April 24, 2019 6:14 AM

Cenovus Energy (NYSE: CVE) reported Q1 EPS of $0.09, $0.11 better than the analyst estimate of ($0.02).

“These results emphasize the true potential of our company,” said Alex Pourbaix, Cenovus President & Chief Executive Officer. “All of the positive momentum we’ve been building over the past few years through focusing on safe and reliable operations, deleveraging our balance sheet, maintaining capital discipline and firmly establishing our position as an in-situ cost leader is translating into strong cash flow generation and shareholder value. At current commodity price levels, I’m optimistic we will generate material free funds flow over the remainder of the year.”

“It should now be crystal clear that the government’s temporary curtailment program is doing what it was intended to do and has had an immediate, positive impact not only for our industry, but for all Albertans, in the form of improved royalty revenue,” said Pourbaix. “To put it in context, when price differentials reached record highs in the fourth quarter of 2018 due to a lack of takeaway capacity, our company was in a royalty credit position with the provincial government. Over the last three months, we paid nearly $200 million, and we only account for about 10% of Alberta’s total oil production. This has been a big win for Alberta.”

Guidance

The significant improvement in WCS pricing resulting from the government’s mandatory curtailment program more than offset the impact of reduced oil production and increased oil sands operating costs during the first quarter.

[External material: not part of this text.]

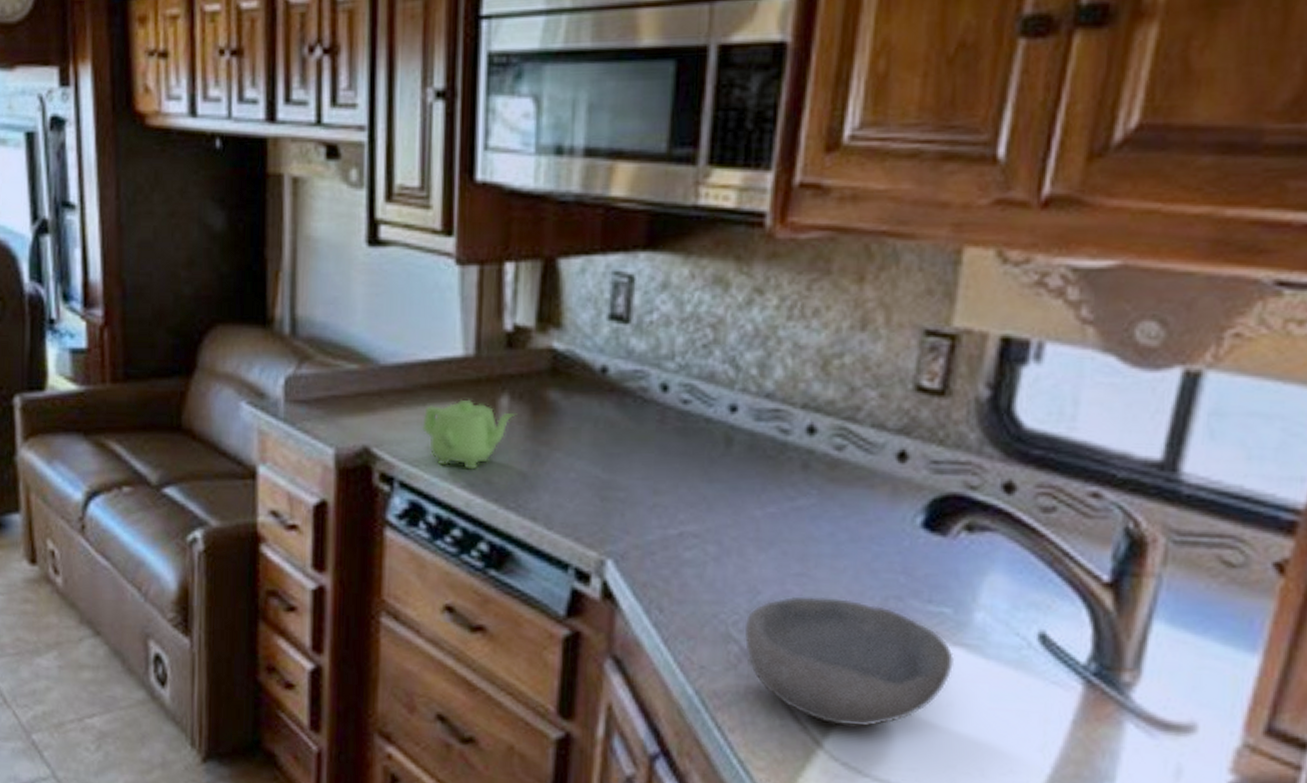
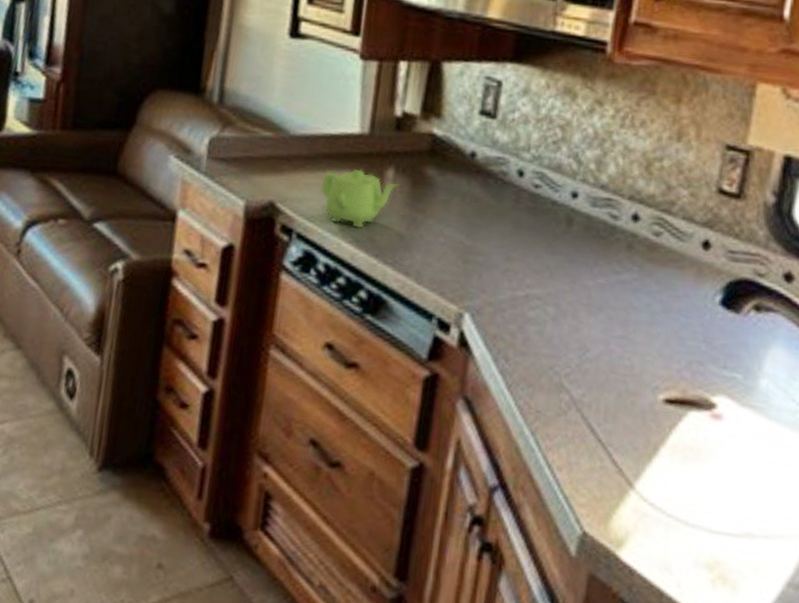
bowl: present [744,596,954,727] -> none [574,355,743,473]

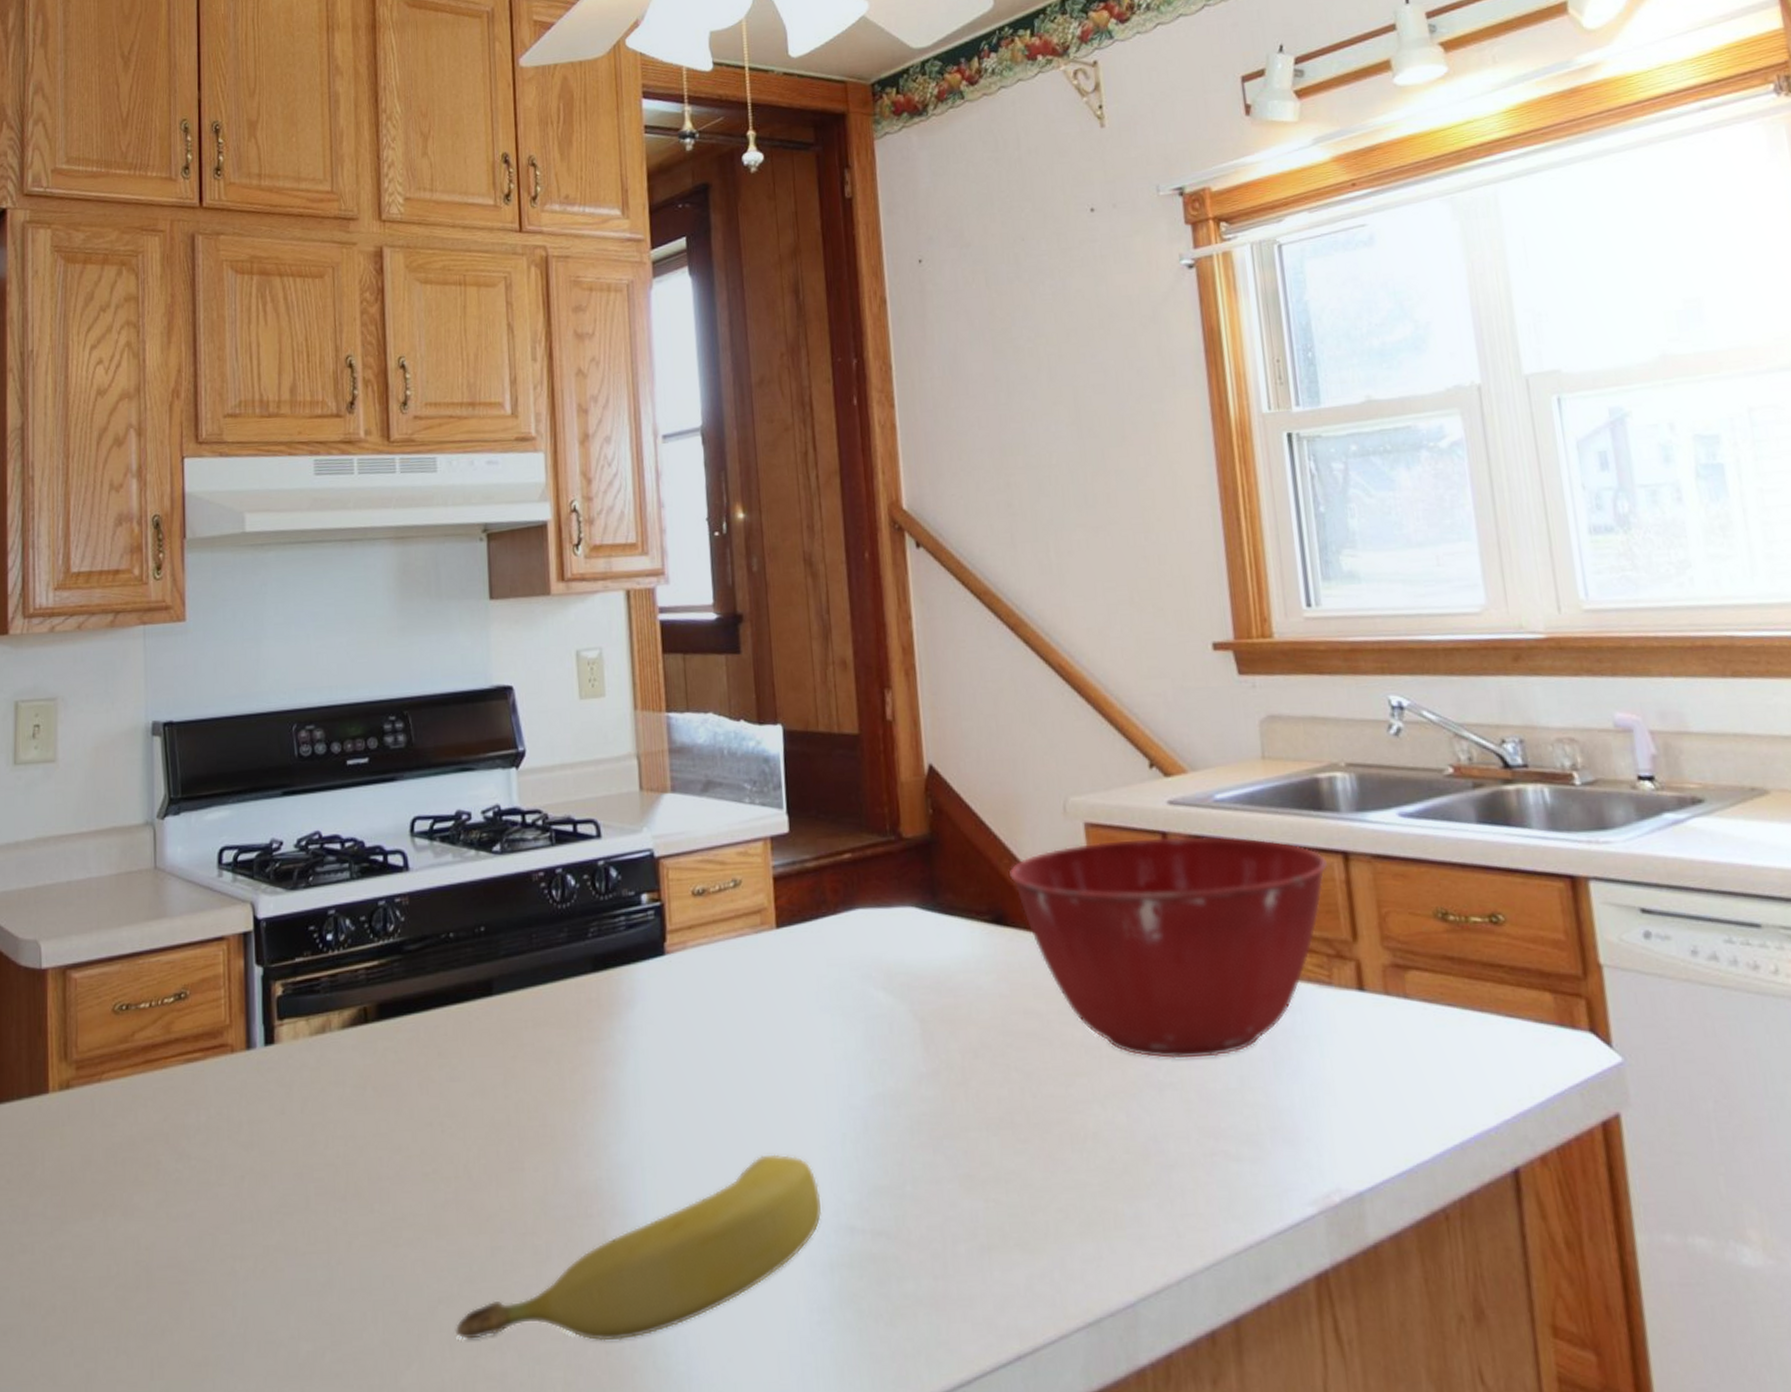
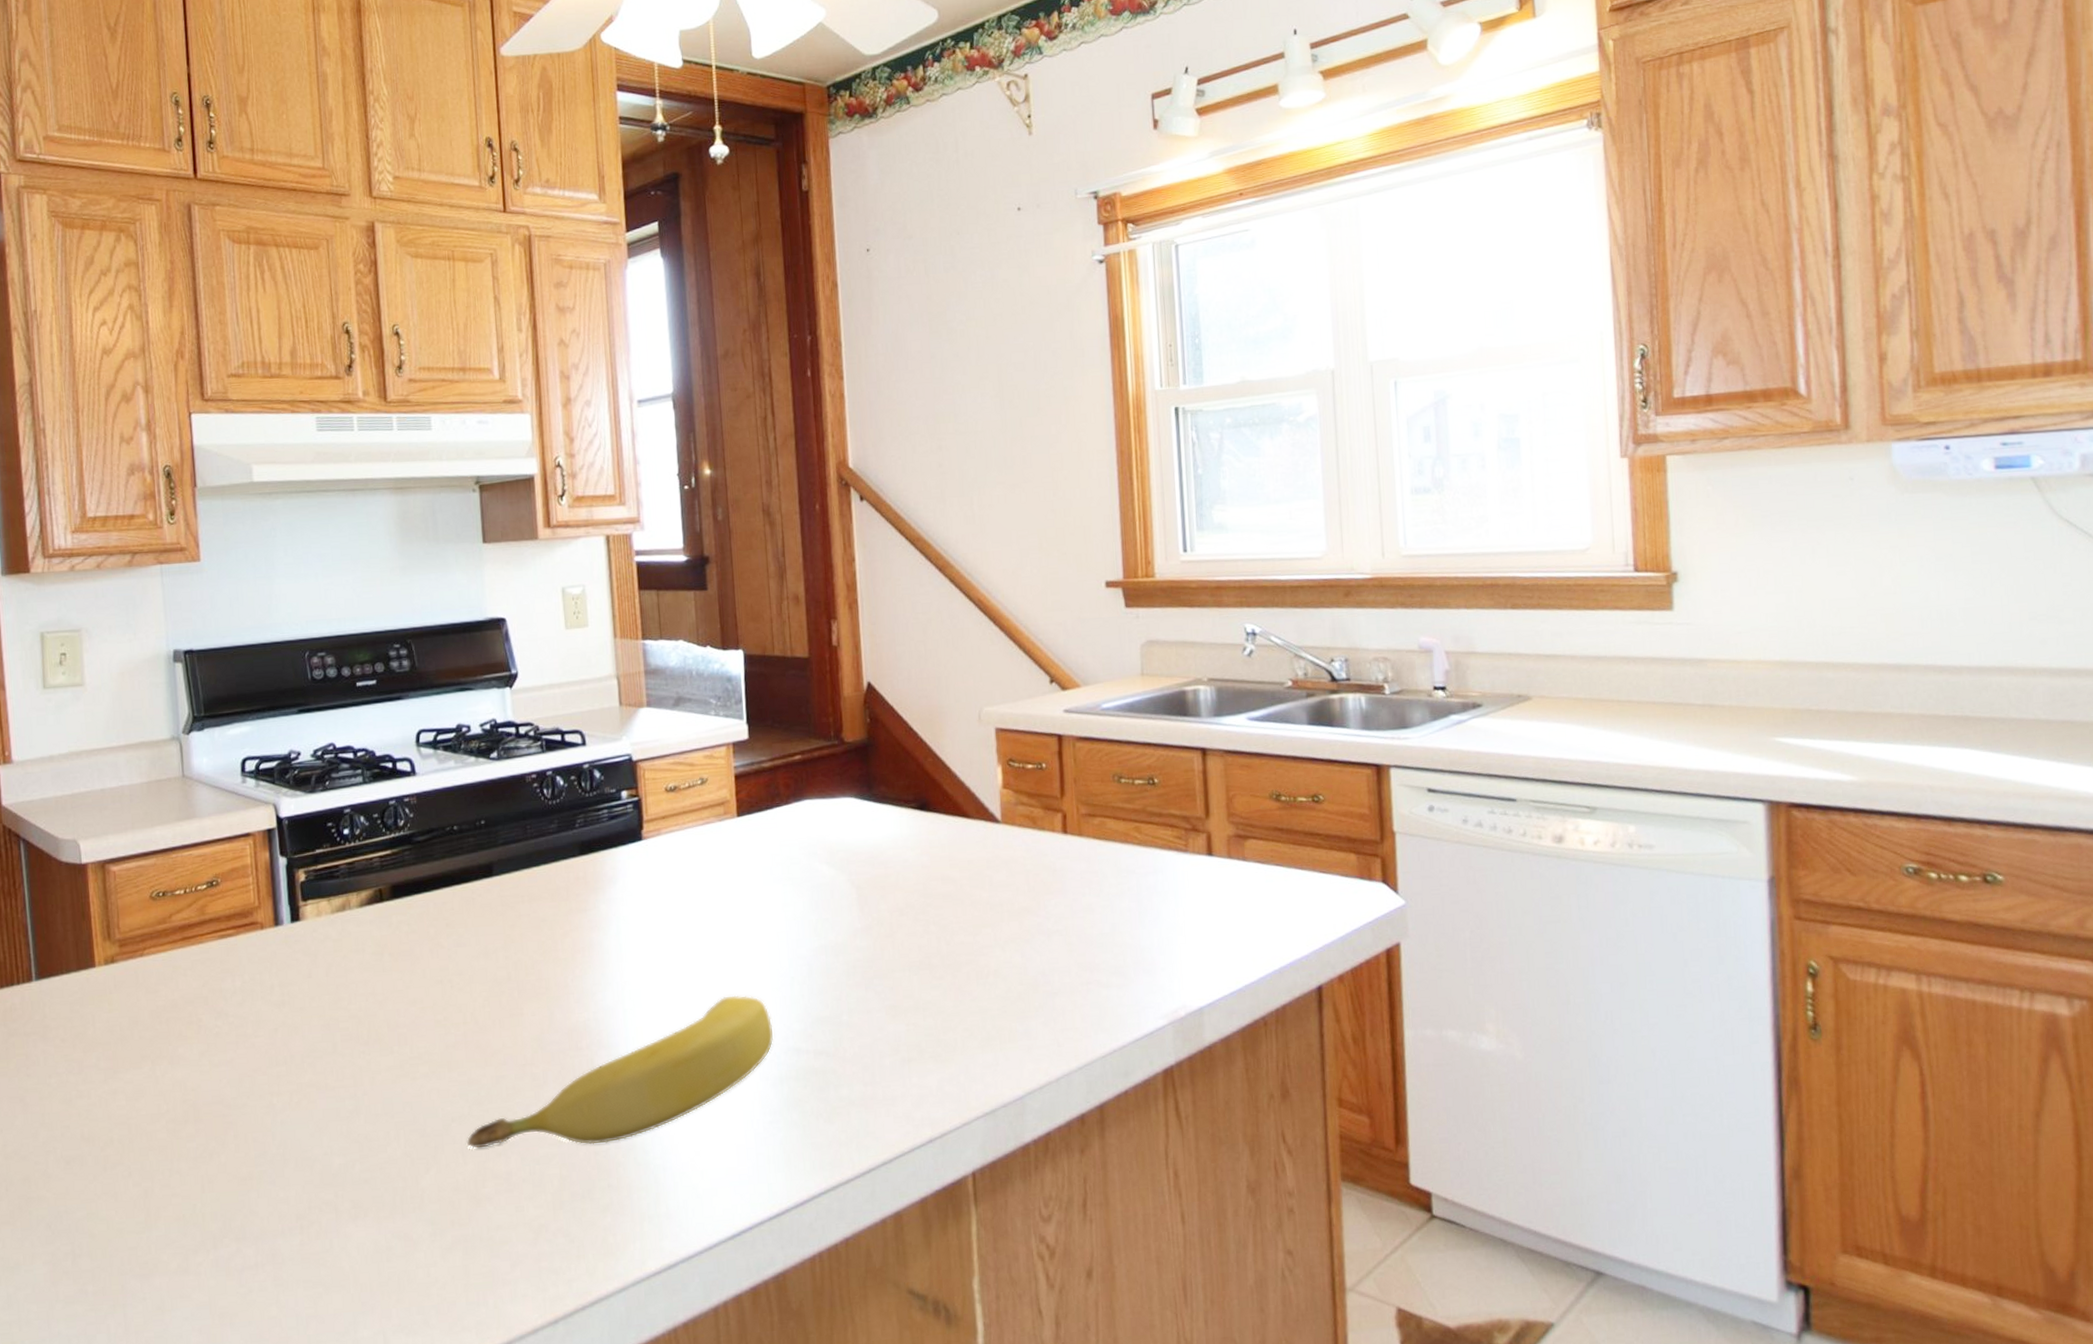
mixing bowl: present [1009,837,1329,1059] -> none [933,738,1190,912]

Based on production levels and operating costs experienced during the quarter, Cenovus has adjusted its 2019 Guidance to reflect the anticipated impact of curtailment across the full year. The company now expects total oil sands production to average between 350,000 bbls/d and 370,000 bbls/d in 2019, a 7% reduction at the midpoint of the range compared with the company’s December 10, 2018 Guidance. Cenovus has increased its guidance for the fuel portion of its per-barrel oil sands operating costs to reflect its decision to maintain normal steam levels while reducing production volumes. Fuel costs are now expected to range between $1.75/bbl and $2.25/bbl in 2019 at both Foster Creek and Christina Lake, compared with $1.50/bbl to $2.00/bbl in the December 10, 2018 Guidance. The company expects operating costs to return to more normalized levels once mandatory curtailment has been lifted. Cenovus’s guidance for 2019 capital investment remains unchanged.